TASK BRIEF:
Below is a block of data; give all of it again word for word.

Stored data entries:
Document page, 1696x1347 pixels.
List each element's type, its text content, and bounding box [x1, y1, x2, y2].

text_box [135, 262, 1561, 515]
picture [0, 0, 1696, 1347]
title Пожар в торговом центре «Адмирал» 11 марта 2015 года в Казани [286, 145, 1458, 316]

WRITTEN ANSWER:
Document page, 1696x1347 pixels.
List each element's type, its text content, and bounding box [x1, y1, x2, y2].

text_box [135, 262, 1561, 515]
picture [0, 0, 1696, 1347]
title Пожар в торговом центре «Адмирал» 11 марта 2015 года в Казани [286, 145, 1458, 316]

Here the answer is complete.